Today, Angerer runs a skiing school in Ruhpolding.

==Biathlon results==
All results are sourced from the International Biathlon Union.

===Olympic Games===
5 medals (1 gold, 2 silver, 2 bronze)

| Event | Individual | Sprint | Relay |
|---|---|---|---|
| United States 1980 Lake Placid | 27th | 8th | Bronze |
| Yugoslavia 1984 Sarajevo | Gold | Silver | Bronze |
| Canada 1988 Calgary | 10th | 10th | Silver |

===World Championships===
5 medals (2 silver, 3 bronze)

| Event | Individual | Sprint | Relay |
|---|---|---|---|
| FIN 1981 Lahti | 16th | 6th | Silver |
| URS 1982 Minsk | 19th | 31st | 4th |
| ITA 1983 Antholz-Anterselva | Bronze | Silver | 4th |
| FRG 1985 Ruhpolding | 10th | 8th | Bronze |
| NOR 1986 Oslo Holmenkollen | 35th | DSQ | DSQ |
| USA 1987 Lake Placid | 7th | 30th | Bronze |

- During Olympic seasons competitions are only held for those events not included in the Olympic program.
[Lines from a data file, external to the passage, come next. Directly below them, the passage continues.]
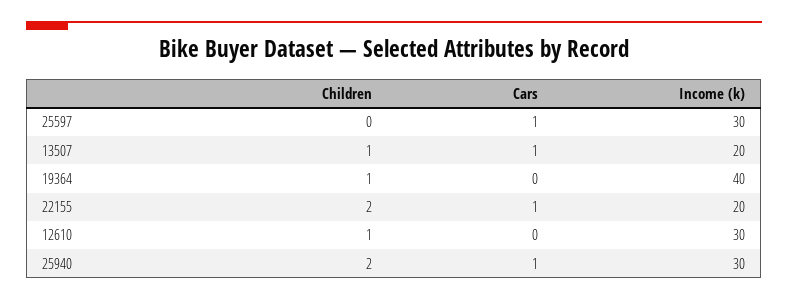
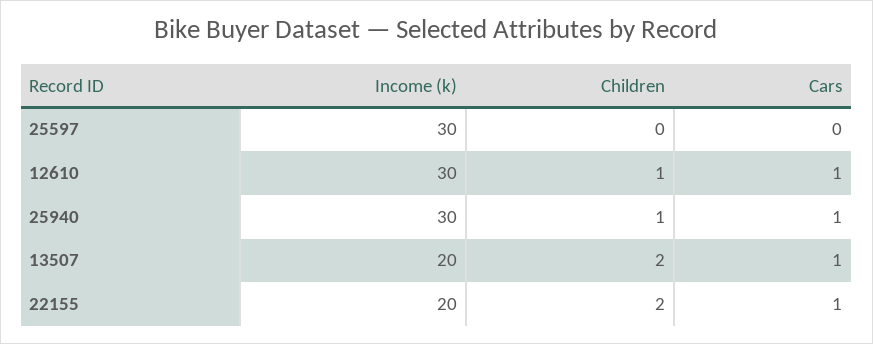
  {
    "Children": {
      "25597": 0,
-     "13507": 1,
+     "13507": 2,
-     "19364": 1,
      "22155": 2,
      "12610": 1,
-     "25940": 2
+     "25940": 1
    },
    "Cars": {
-     "25597": 1,
+     "25597": 0,
      "13507": 1,
-     "19364": 0,
      "22155": 1,
-     "12610": 0,
+     "12610": 1,
      "25940": 1
    },
    "Income (k)": {
      "25597": 30,
      "13507": 20,
-     "19364": 40,
      "22155": 20,
      "12610": 30,
      "25940": 30
    }
  }

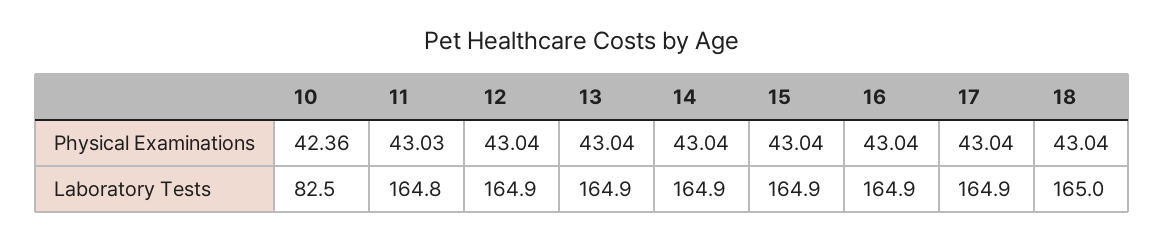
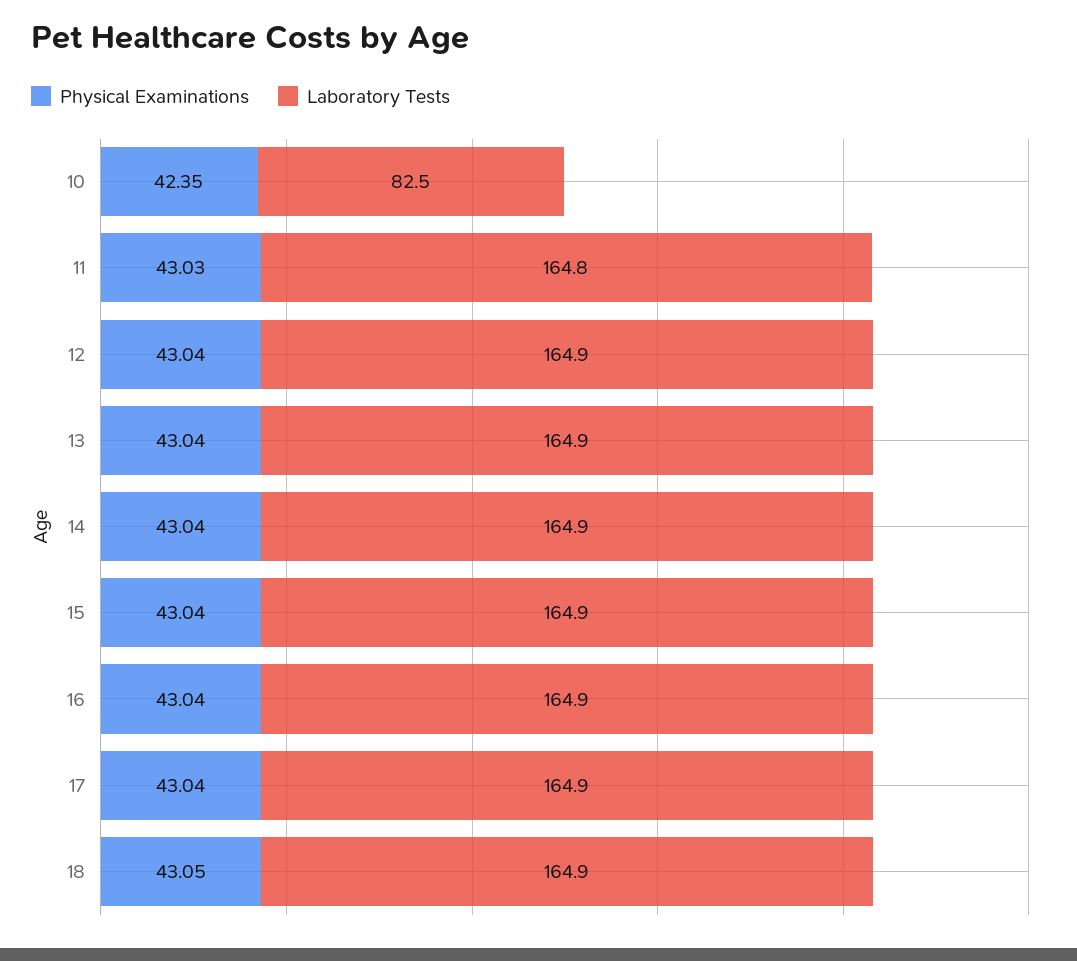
  {
    "Physical Examinations": {
-     "10": 42.36,
+     "10": 42.35,
      "11": 43.03,
      "12": 43.04,
      "13": 43.04,
      "14": 43.04,
      "15": 43.04,
      "16": 43.04,
      "17": 43.04,
-     "18": 43.04
+     "18": 43.05
    },
    "Laboratory Tests": {
      "10": 82.5,
      "11": 164.8,
      "12": 164.9,
      "13": 164.9,
      "14": 164.9,
      "15": 164.9,
      "16": 164.9,
      "17": 164.9,
-     "18": 165
+     "18": 164.9
    }
  }

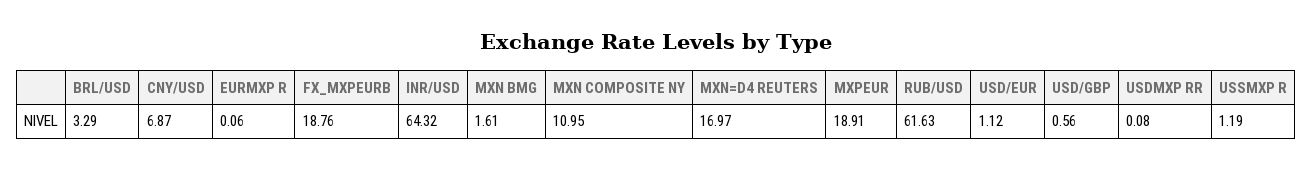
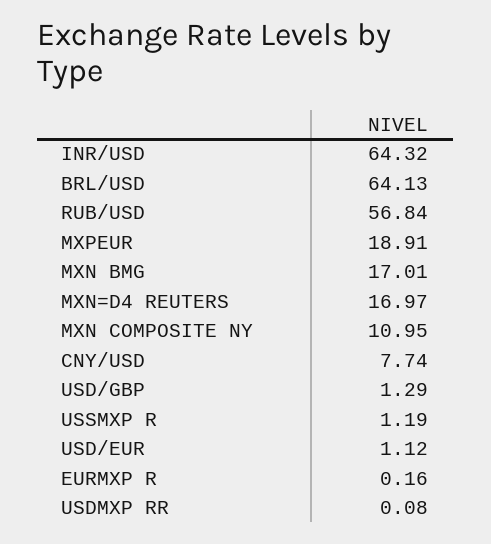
  {
-   "BRL/USD": 3.29,
+   "BRL/USD": 64.13,
-   "CNY/USD": 6.87,
+   "CNY/USD": 7.74,
-   "EURMXP R": 0.06,
+   "EURMXP R": 0.16,
-   "FX_MXPEURB": 18.76,
    "INR/USD": 64.32,
-   "MXN BMG": 1.61,
+   "MXN BMG": 17.01,
    "MXN COMPOSITE NY": 10.95,
    "MXN=D4 REUTERS": 16.97,
    "MXPEUR": 18.91,
-   "RUB/USD": 61.63,
+   "RUB/USD": 56.84,
    "USD/EUR": 1.12,
-   "USD/GBP": 0.56,
+   "USD/GBP": 1.29,
    "USDMXP RR": 0.08,
    "USSMXP R": 1.19
  }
===Individual victories===
11 victories (8 In, 3 Sp)

| Season | Date | Location | Discipline | Level |
| 1982–83 1 victory (1 In) | 27 January 1983 | FRG Ruhpolding | 20 km individual | Biathlon World Cup |
| 1983–84 4 victories (3 In, 1 Sp) | 19 January 1984 | FRG Ruhpolding | 20 km individual | Biathlon World Cup |
| 21 January 1984 | FRG Ruhpolding | 10 km sprint | Biathlon World Cup |
| 11 February 1984 | YUG Sarajevo | 20 km individual | Winter Olympic Games |
| 7 March 1984 | NOR Oslo Holmenkollen | 20 km individual | Biathlon World Cup |
| 1984–85 2 victories (2 In) | 17 January 1985 | GDR Oberhof | 20 km individual | Biathlon World Cup |
| 7 March 1985 | NOR Oslo Holmenkollen | 20 km individual | Biathlon World Cup |
| 1985–86 3 victories (2 In, 1 Sp) | 18 January 1986 | ITA Antholz-Anterselva | 10 km sprint | Biathlon World Cup |
| 30 January 1986 | GDR Oberhof | 20 km individual | Biathlon World Cup |
| 8 March 1986 | FIN Lahti | 20 km individual | Biathlon World Cup |
| 1986–87 1 victory (1 Sp) | 14 March 1987 | NOR Lillehammer | 10 km sprint | Biathlon World Cup |

- Results are from UIPMB and IBU races which include the Biathlon World Cup, Biathlon World Championships and the Winter Olympic Games.